++++ SOURCE PASSAGE ++++
In This Healthcare Breach, It’s the Doctor Who Sues
A physician working for Banner healthcare has filed suit against his employer, saying the company was negligent and demanding more protection from hackers.
Lawsuits are common in the aftermath of data breaches, as those affected by the theft of their data look for redress. But when Banner healthcare announced that it was the victim of a data breach that affected some 3.7 million customers, it was surprising that one of the company’s own doctors led the way in filing suit.
As reported by The Arizona Republic, Glendale Arizona physician Dr. Howard Chen, who works at Banner’s Thunderbird Hospital, filed a class-action lawsuit against Banner Health. His suit seeks compensation for identity protection and credit monitoring, arguing that the one year of credit monitoring offered by Banner is inadequate.
“Banner’s negligence affected millions of people,” said attorney Rob Carey in a statement. “It’s not enough to offer a skimpy 'fix' — the law requires Banner remedy the serious risks it created for its stakeholders,” the Republic reported.
Banner had declined to comment on the suit.
The suit underscores the broad nature of the Banner breach, which affected patients, health plan members and beneficiaries, food and beverage customers and physicians and healthcare providers who worked in Banner facilities.
In a statement on August 3, Banner acknowledged the breach, which it first detected in June, saying that cyber attackers may have gained unauthorized access to two separate computer systems: one that processes payment card data at food and beverage outlets at 27 Banner Health locations. The attackers targeted payment card data, Banner said. The breach lasted for two weeks between June 23, 2016 and July 7, 2016.
++++ SOURCE DATA ++++
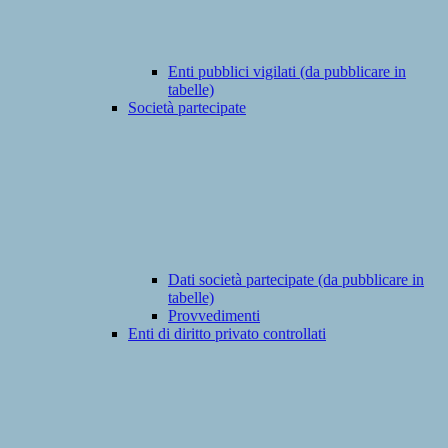
Enti pubblici vigilati (da pubblicare in
tabelle)
Società partecipate
Dati società partecipate (da pubblicare in
tabelle)
Provvedimenti
Enti di diritto privato controllati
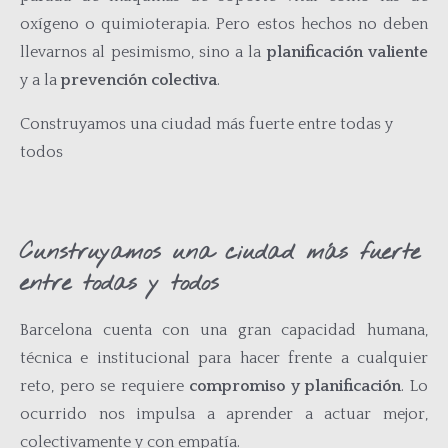
oxígeno o quimioterapia. Pero estos hechos no deben
llevarnos al pesimismo, sino a la
planificación valiente
y a la
prevención colectiva
.
Construyamos una ciudad más fuerte entre todas y
todos
Cunstruyamos una ciudad más fuerte
entre todas y todos
Barcelona cuenta con una gran capacidad humana,
técnica e institucional para hacer frente a cualquier
reto, pero se requiere
compromiso y planificación
. Lo
ocurrido nos impulsa a aprender a actuar mejor,
colectivamente y con empatía.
++++
**THINGS TO DO:**
A - Please state whether each statement agrees with the article on the Banner Health breach lawsuit, answering yes or no and quoting the deciding words: (i) Banner first detected the breach in June. (ii) Banner offered affected people two years of credit monitoring. (iii) Dr. Howard Chen works at Banner's Thunderbird Hospital.
B - Carry on the article on the Banner Health breach lawsuit from its last sentence.

**ANSWER LIST:**
A -
(i) Yes: "which it first detected in June"
(ii) No: "the one year of credit monitoring offered by Banner is inadequate"
(iii) Yes: "who works at Banner’s Thunderbird Hospital"

B -
Banner’s investigation subsequently revealed that the attackers “may have gained unauthorized access to patient information, health plan member and beneficiary information, as well as information about physician and healthcare providers.” That data trove included patient birthdates and addresses, the names of physicians, dates of service, medical claims information and even health insurance information and Social Security Numbers.
Given the broad nature of the data stolen and its utility to would-be identity thieves and scammers, Chen’s argument that the now-standard year of data protection services offered by Banner is inadequate. Other breached firms have extended the offer to two years or, in the case of Blue Cross Blue Shield plans, lifetime monitoring.
Chen’s suit calls for Banner to do more. And there’s ample evidence that the status quo that’s emerged for massive breach cases like Banner’s isn’t adequate to either change corporate behavior or make affected customers whole again.
On the corporate behavior side, a survey by the Online Trust Association released earlier this year concluded that nine of every ten data breaches that occurred in the first eight months of 2015 were “easily avoidable” using simple and well-established security practices, such as applying software patches, encrypting data or ensuring employees do not lose their laptops.
As for the remedies offered by breached firms like Banner, data from Experian suggests that they are not taking root with customers. Fewer than one in ten consumers who have had personal information exposed in a major data breach take advantage of credit monitoring services offered by the company responsible for the breach. Consumers, deluged with news and notices from breached firms, are experiencing “breach fatigue” said Michael Bruemmer, the Vice President of Consumer Protection at Experian Consumer Services.
Of course, under current law Banner is not required to offer more thorough remedies – or any remedies at all. And class actions suits like Chen’s are an imperfect tool for pursuing change. History has shown that breached firms are more than willing to resist such suits, citing the absence of any real damages or harm resulting from the breach. Stolen data may be used for fraud and identity theft, but until it is, affected consumers don’t have legal standing to sue for damages, firms have argued. Banks, on the other hand, have had more success in pursuing those claims.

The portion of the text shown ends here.